# Our 21rs Came Rolling In Today !!!



## qgallo (Jul 2, 2005)

action After many other considerations, we ordered out 21rs from Lakeshore RV and it come home today. FANTASIC camper . We cant wait to use it. Going to Pigeon Forge first week of August. I do have a question?? Any way to lock the rear sliding bed. It just seems like a prank waiting to happen. Anybody could undo the handles and slide it out. Thanks Quintin


----------



## Fire44 (Mar 6, 2005)

Congrads on the new camper.

Good thought on the rear slide....maybe drill hole through the handle and bracket and put in a padlock?

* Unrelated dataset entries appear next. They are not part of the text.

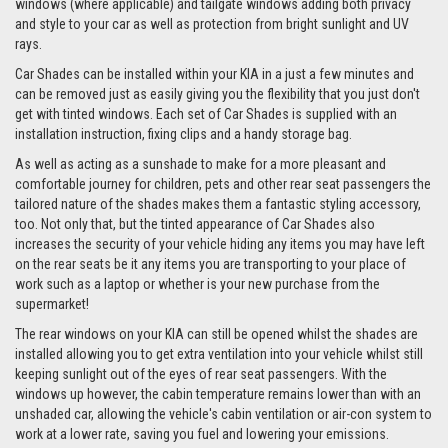
windows (where applicable) and tailgate windows adding both privacy
and style to your car as well as protection from bright sunlight and UV
rays.
Car Shades can be installed within your KIA in a just a few minutes and
can be removed just as easily giving you the flexibility that you just don't
get with tinted windows. Each set of Car Shades is supplied with an
installation instruction, fixing clips and a handy storage bag.
As well as acting as a sunshade to make for a more pleasant and
comfortable journey for children, pets and other rear seat passengers the
tailored nature of the shades makes them a fantastic styling accessory,
too. Not only that, but the tinted appearance of Car Shades also
increases the security of your vehicle hiding any items you may have left
on the rear seats be it any items you are transporting to your place of
work such as a laptop or whether is your new purchase from the
supermarket!
The rear windows on your KIA can still be opened whilst the shades are
installed allowing you to get extra ventilation into your vehicle whilst still
keeping sunlight out of the eyes of rear seat passengers. With the
windows up however, the cabin temperature remains lower than with an
unshaded car, allowing the vehicle's cabin ventilation or air-con system to
work at a lower rate, saving you fuel and lowering your emissions.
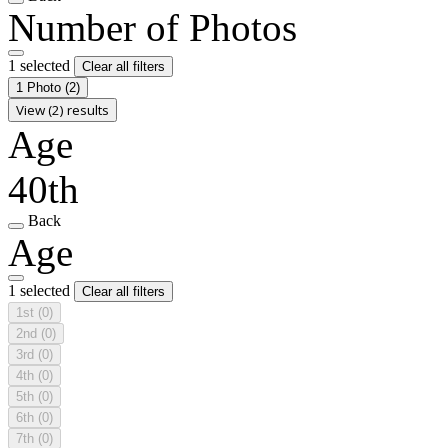
Number of Photos
1 selected
Clear all filters
1 Photo
(2)
View (2) results
Age
40th
Back
Age
1 selected
Clear all filters
1st
(0)
2nd
(0)
3rd
(0)
4th
(0)
5th
(0)
6th
(0)
7th
(0)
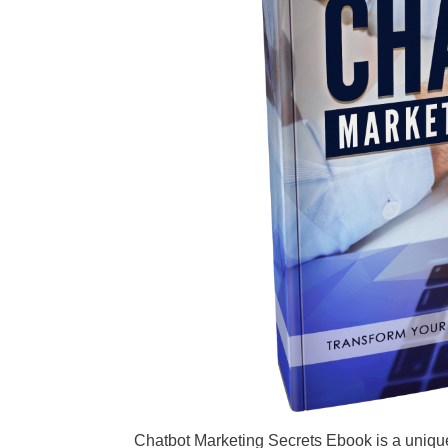
Chatbot Marketing Secrets Ebook is a uniqu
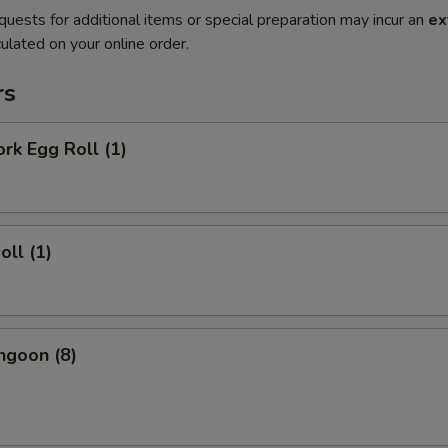
quests for additional items or special preparation may incur an
ex
ulated on your online order.
rs
ork Egg Roll (1)
oll (1)
ngoon (8)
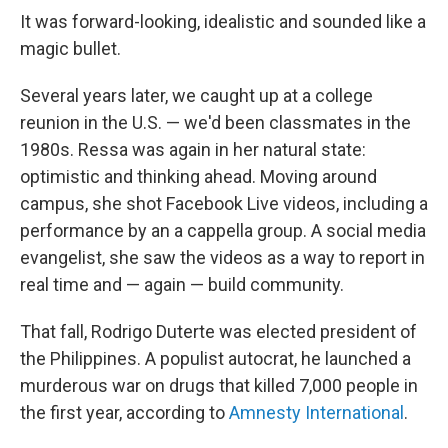
It was forward-looking, idealistic and sounded like a
magic bullet.
Several years later, we caught up at a college
reunion in the U.S. — we'd been classmates in the
1980s. Ressa was again in her natural state:
optimistic and thinking ahead. Moving around
campus, she shot Facebook Live videos, including a
performance by an a cappella group. A social media
evangelist, she saw the videos as a way to report in
real time and — again — build community.
That fall, Rodrigo Duterte was elected president of
the Philippines. A populist autocrat, he launched a
murderous war on drugs that killed 7,000 people in
the first year, according to
Amnesty International
.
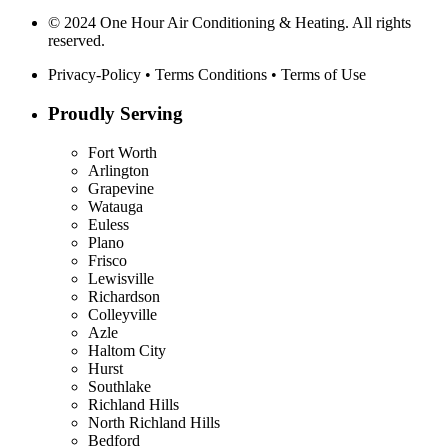
© 2024 One Hour Air Conditioning & Heating. All rights
reserved.
Privacy-Policy
•
Terms Conditions
•
Terms of Use
Proudly Serving
Fort Worth
Arlington
Grapevine
Watauga
Euless
Plano
Frisco
Lewisville
Richardson
Colleyville
Azle
Haltom City
Hurst
Southlake
Richland Hills
North Richland Hills
Bedford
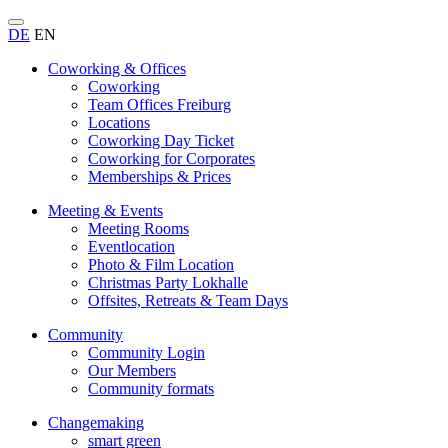
DE
EN
Coworking & Offices
Coworking
Team Offices Freiburg
Locations
Coworking Day Ticket
Coworking for Corporates
Memberships & Prices
Meeting & Events
Meeting Rooms
Eventlocation
Photo & Film Location
Christmas Party Lokhalle
Offsites, Retreats & Team Days
Community
Community Login
Our Members
Community formats
Changemaking
smart green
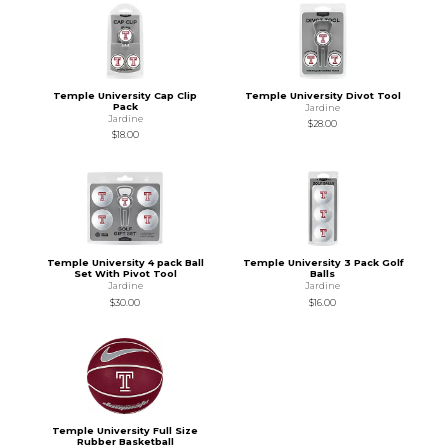
Temple University Cap Clip
Temple University Divot Tool
Pack
Jardine
Jardine
$28.00
$18.00
Temple University 4 pack Ball
Temple University 3 Pack Golf
Set With Pivot Tool
Balls
Jardine
Jardine
$30.00
$16.00
Temple University Full Size
Rubber Basketball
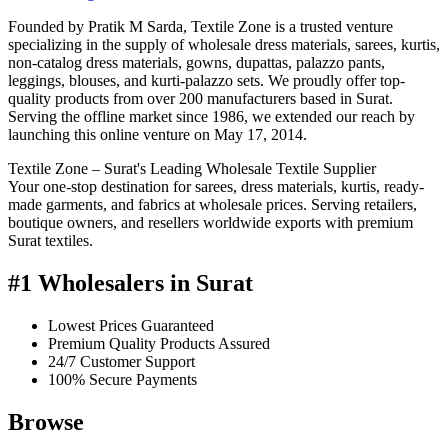
Founded by Pratik M Sarda, Textile Zone is a trusted venture
specializing in the supply of wholesale dress materials, sarees, kurtis,
non-catalog dress materials, gowns, dupattas, palazzo pants,
leggings, blouses, and kurti-palazzo sets. We proudly offer top-
quality products from over 200 manufacturers based in Surat.
Serving the offline market since 1986, we extended our reach by
launching this online venture on May 17, 2014.
Textile Zone – Surat's Leading Wholesale Textile Supplier
Your one-stop destination for sarees, dress materials, kurtis, ready-
made garments, and fabrics at wholesale prices. Serving retailers,
boutique owners, and resellers worldwide exports with premium
Surat textiles.
#1 Wholesalers in Surat
Lowest Prices Guaranteed
Premium Quality Products Assured
24/7 Customer Support
100% Secure Payments
Browse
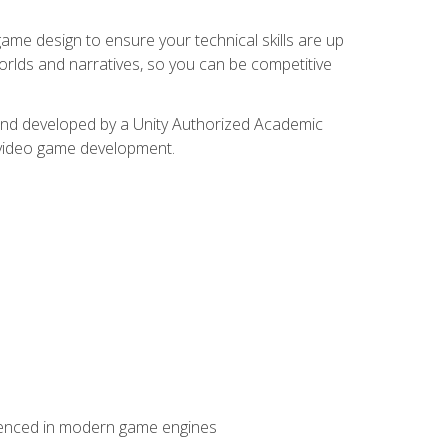
me design to ensure your technical skills are up
orlds and narratives, so you can be competitive
d and developed by a Unity Authorized Academic
 video game development.
erienced in modern game engines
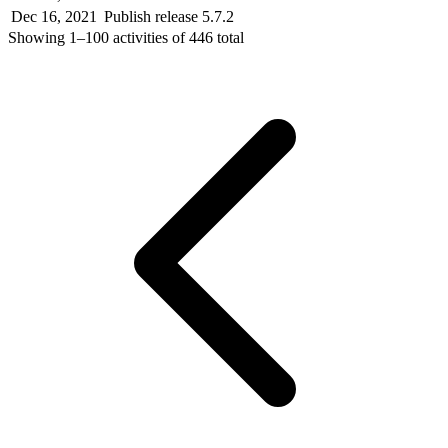
Dec 16, 2021
Publish release 5.7.2
Showing
1–100
activities of
446
total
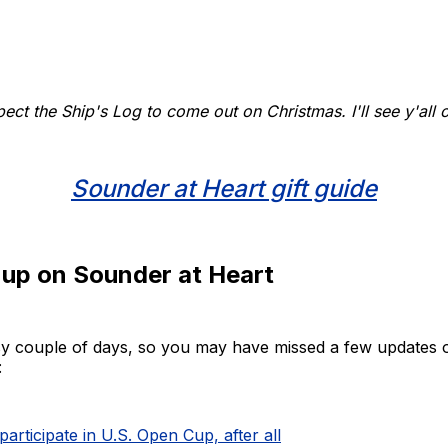
xpect the Ship's Log to come out on Christmas. I'll see y'all
Sounder at Heart gift guide
 up on Sounder at Heart
usy couple of days, so you may have missed a few updates 
:
participate in U.S. Open Cup, after all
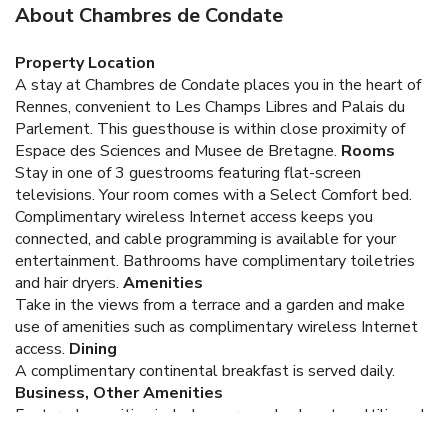
About Chambres de Condate
Property Location
A stay at Chambres de Condate places you in the heart of
Rennes, convenient to Les Champs Libres and Palais du
Parlement. This guesthouse is within close proximity of
Espace des Sciences and Musee de Bretagne.
Rooms
Stay in one of 3 guestrooms featuring flat-screen
televisions. Your room comes with a Select Comfort bed.
Complimentary wireless Internet access keeps you
connected, and cable programming is available for your
entertainment. Bathrooms have complimentary toiletries
and hair dryers.
Amenities
Take in the views from a terrace and a garden and make
use of amenities such as complimentary wireless Internet
access.
Dining
A complimentary continental breakfast is served daily.
Business, Other Amenities
Featured amenities include express check-out, multilingual
staff, and luggage storage. Free self parking is available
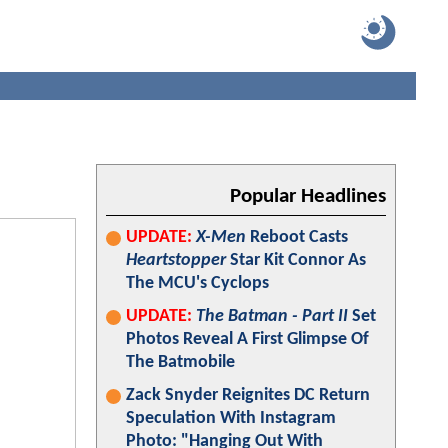
Popular Headlines
UPDATE:
X-Men
Reboot Casts
Heartstopper
Star Kit Connor As
The MCU's Cyclops
UPDATE:
The Batman - Part II
Set
Photos Reveal A First Glimpse Of
The Batmobile
Zack Snyder Reignites DC Return
Speculation With Instagram
Photo: "Hanging Out With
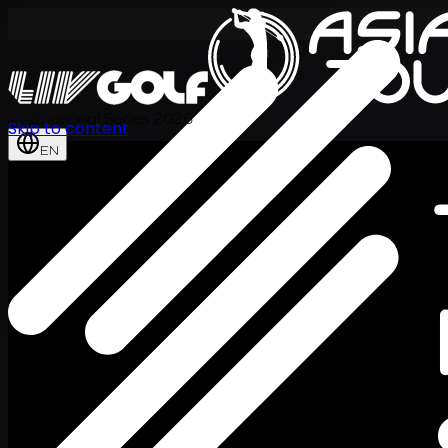
International Series 2026
Skip to content
EN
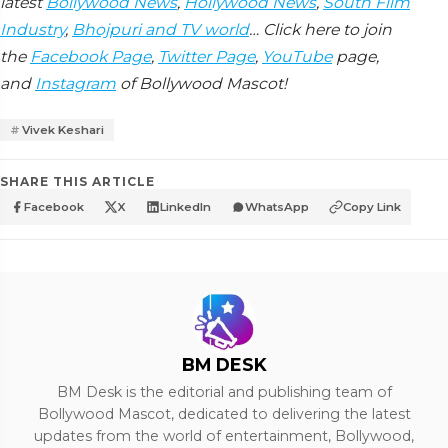
latest
Bollywood News
,
Hollywood News
,
South Film
Industry
,
Bhojpuri and TV world
… Click here to join
the
Facebook Page
,
Twitter Page
,
YouTube
page,
and
Instagram
of Bollywood Mascot!
Vivek Keshari
SHARE THIS ARTICLE
Facebook
X
LinkedIn
WhatsApp
Copy Link
BM DESK
BM Desk is the editorial and publishing team of
Bollywood Mascot, dedicated to delivering the latest
updates from the world of entertainment, Bollywood,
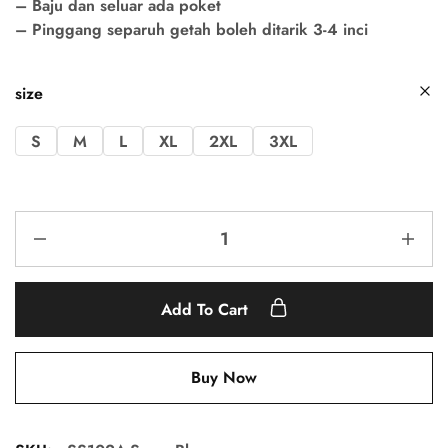
– Baju dan seluar ada poket
– Pinggang separuh getah boleh ditarik 3-4 inci
size
S
M
L
XL
2XL
3XL
Add To Cart
Buy Now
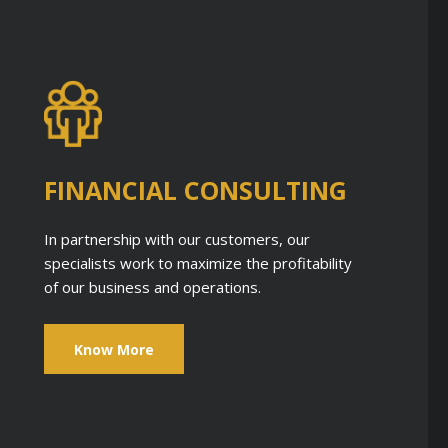
FINANCIAL CONSULTING
In partnership with our customers, our
specialists work to maximize the profitability
of our business and operations.
Know More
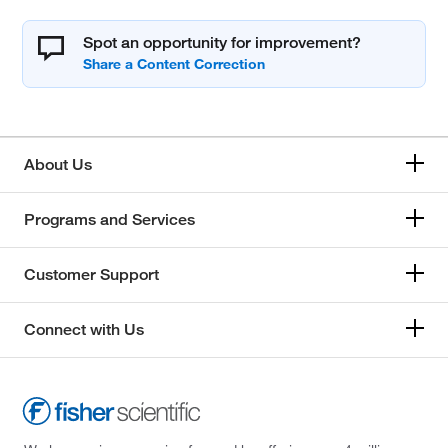
Spot an opportunity for improvement?
About Us
Programs and Services
Customer Support
Connect with Us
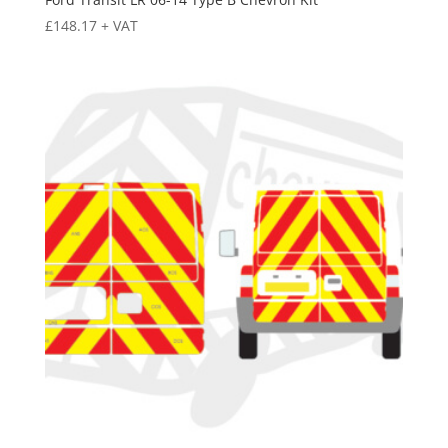
£
148.17
+ VAT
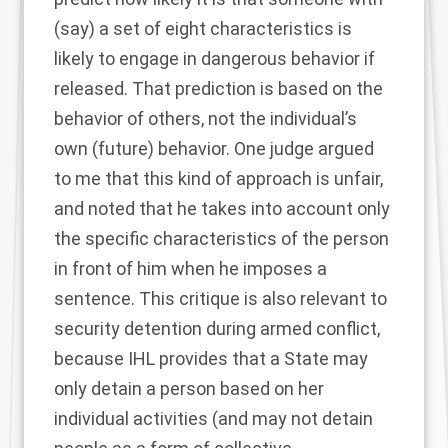
(say) a set of eight characteristics is
likely to engage in dangerous behavior if
released. That prediction is based on the
behavior of others, not the individual’s
own (future) behavior. One judge argued
to me that this kind of approach is unfair,
and noted that he takes into account only
the specific characteristics of the person
in front of him when he imposes a
sentence. This critique is also relevant to
security detention during armed conflict,
because IHL provides that a State may
only detain a person based on her
individual activities (and may not detain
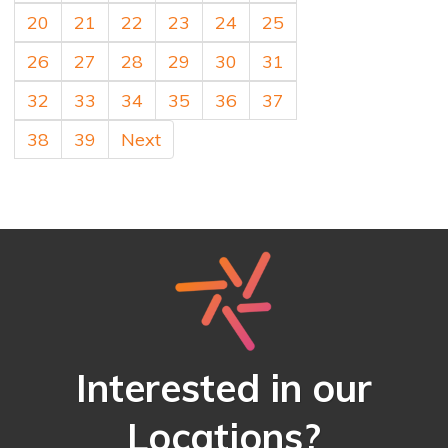
20
21
22
23
24
25
26
27
28
29
30
31
32
33
34
35
36
37
38
39
Next
Interested in our
Locations?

I will have to look into it.

Gary


----------



## thunderstruck (Oct 18, 2004)

look in mod forums I remember someone doing this. How was Lakeshore to deal with action


----------



## CamperAndy (Aug 26, 2004)

Drill and lock. It takes 10 minutes.

Happy camping.


----------



## fixjet (Jan 19, 2004)

Bought mine at Lakeshore 2 years ago this month. They are the best







I did everything by email and a couple of phone calls and we were set. We picked it up and were on the road in a couple of hours. I'd buy from them again anytime.


----------



## HootBob (Apr 26, 2004)

Welcome qgallo to the group
And congrats on the 21RS
Yeah drill a hole & padlock is the best way to go.

Don


----------



## qgallo (Jul 2, 2005)

Thanks for all of the replies. This forum is great. Good idea on the drill and lock. Also Lakeshore RV was fantastic . I had mine shipped 800 miles with no problems at all. Delivery time was to be 5:00 and at 5:00 he was there. My salesman was Hunter Freeman, and you could not ask for a better person. When I buy again, it will be from Hunter at Lakeshore RV. sunny


----------



## camping479 (Aug 27, 2003)

Congrats on your new trailer









Mike


----------



## mswalt (Sep 14, 2004)

ggallo,

Congrats on the new TT and welcome to Outbackers!

Have a great summer!!

Mark


----------



## vdub (Jun 19, 2004)

Congratulations on the new rig! Hope you have fun this weekend. Post pics if you happen to take any.


----------



## Castle Rock Outbackers (Jan 18, 2004)

Wow, I thought this was standard. My 26 RS already has holes in the brackets on the back of the slide that holds the rear slide handles closed. Your's doesn't? Mine also has holes in about the middle of the support tracks (on the side) and that is where I store the locks when the slide is extended.

Randy


----------



## tdvffjohn (Mar 10, 2005)

No holes on my 05 28 rsds

Could someone post a pic, seems like a no brainer where they go, but would like to see where Keystone pu it.

John


----------



## camping479 (Aug 27, 2003)

Here ya' go John,










Mike


----------



## cookie9933 (Feb 26, 2005)

Congratulations On your new Outback
We had a good experience with Lakeshore RV and Hunter Freeman. We picked our 27RSDS up and camped out at there campng area and got to test drive all the systems.
I was poking around on there site this week and they also have a very complete RV parts and product department. Lots of Outbacks on their lot. sunny 
Jan


----------



## Katrina (Dec 16, 2004)

My 21RS already has the holes there for a lock too......on both sides even








A drill will take care of it if they are not there.


----------



## qgallo (Jul 2, 2005)

Thanks for the info, I will check again Saturday to see if I just overlooked them. I did call Hunter at Lakeshore RV and he didnt know of any way to lock this. Thanks


----------